Royal title in Southern Africa

Inkosi (inkosi, sometimes spelled nkosi) is a title used in several Nguni-speaking societies of Southern Africa to denote a traditional royal male ruler. The plural form is amakhosi. The term is commonly translated into English as “king” or “chief”, depending on historical and administrative context.

In precolonial Nguni political systems, an inkosi exercised hereditary authority over a defined community and territory, governing in accordance with customary law. During the colonial and apartheid periods, the title was reinterpreted within systems of indirect rule, and amakhosi were formally designated as “chiefs” under colonial and later South African legislation.

==Terminology and linguistic variants==

The term inkosi originates in the Nguni languages, including Zulu, Xhosa, Swati and Southern Ndebele. Related titles used in other Southern African languages and societies include kgosi or kgoshi (Setswana and Sepedi), morena (Sesotho) and hoshi or hosi (Xitsonga). While these titles are sometimes translated similarly in English, they arise from distinct linguistic traditions and political systems and are not always directly equivalent.

==Titles and succession==

In many Nguni societies, succession to the position of inkosi is hereditary and patrilineal, though specific rules vary by community. An inkosana (literally “little king”) traditionally refers to a male royal descendant, a crown prince, who is eligible to succeed to the throne. Upon fulfilling customary requirements, such as reaching maturity and undergoing recognition rituals, the inkosana may assume the role of inkosi.

==Female forms and roles==

Female equivalents and related titles include inkosikazi and inkhosikati (Nguni), kgosikgadi (Setswana), and mofumahadi (Sesotho). These terms may refer either to a queen consort, the wife of an inkosi or, in certain historical and cultural contexts, to a woman who rules in her own right. The authority and status associated with female traditional leaders vary across societies and periods.

==Colonial and apartheid-era administration==

Under British colonial rule and later the Union of South Africa, traditional leaders were incorporated into systems of indirect rule. Legislation such as the South Africa Act, 1909 and the Native Administration Act, 1927 (later renamed the Black Administration Act) vested authority over African traditional leadership in the colonial and apartheid state. The Governor-General of South Africa was designated the “Supreme Chief of all natives” and empowered to recognise, appoint, or depose chiefs and to define their administrative powers.

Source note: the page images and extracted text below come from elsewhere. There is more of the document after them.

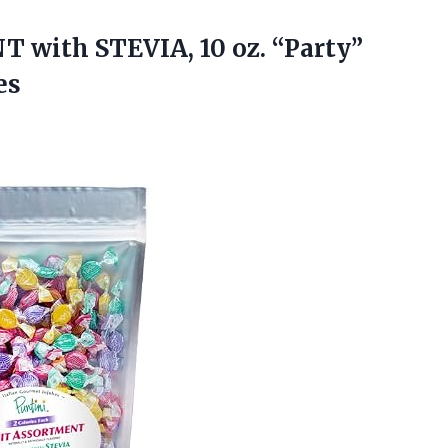
 with STEVIA, 10 oz. “Party”
es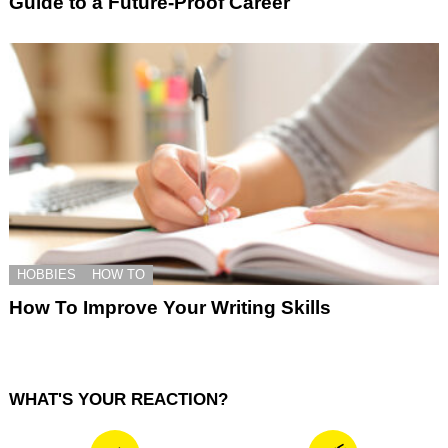
Guide to a Future-Proof Career
HOBBIES
HOW TO
How To Improve Your Writing Skills
WHAT'S YOUR REACTION?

Within this legal framework, amakhosi were officially classified as “chiefs” rather than sovereign monarchs, regardless of their precolonial status or cultural legitimacy. This administrative reclassification did not eliminate indigenous conceptions of kingship but significantly altered the political autonomy, territorial authority and legal standing of traditional leaders.

==Religious and metaphorical usage==

In religious and theological contexts, particularly within Christian usage in Nguni languages, the term inkosi also is employed literally to refer to God or a supreme being. This usage reflects the extension of political leadership terminology into spiritual and religious language.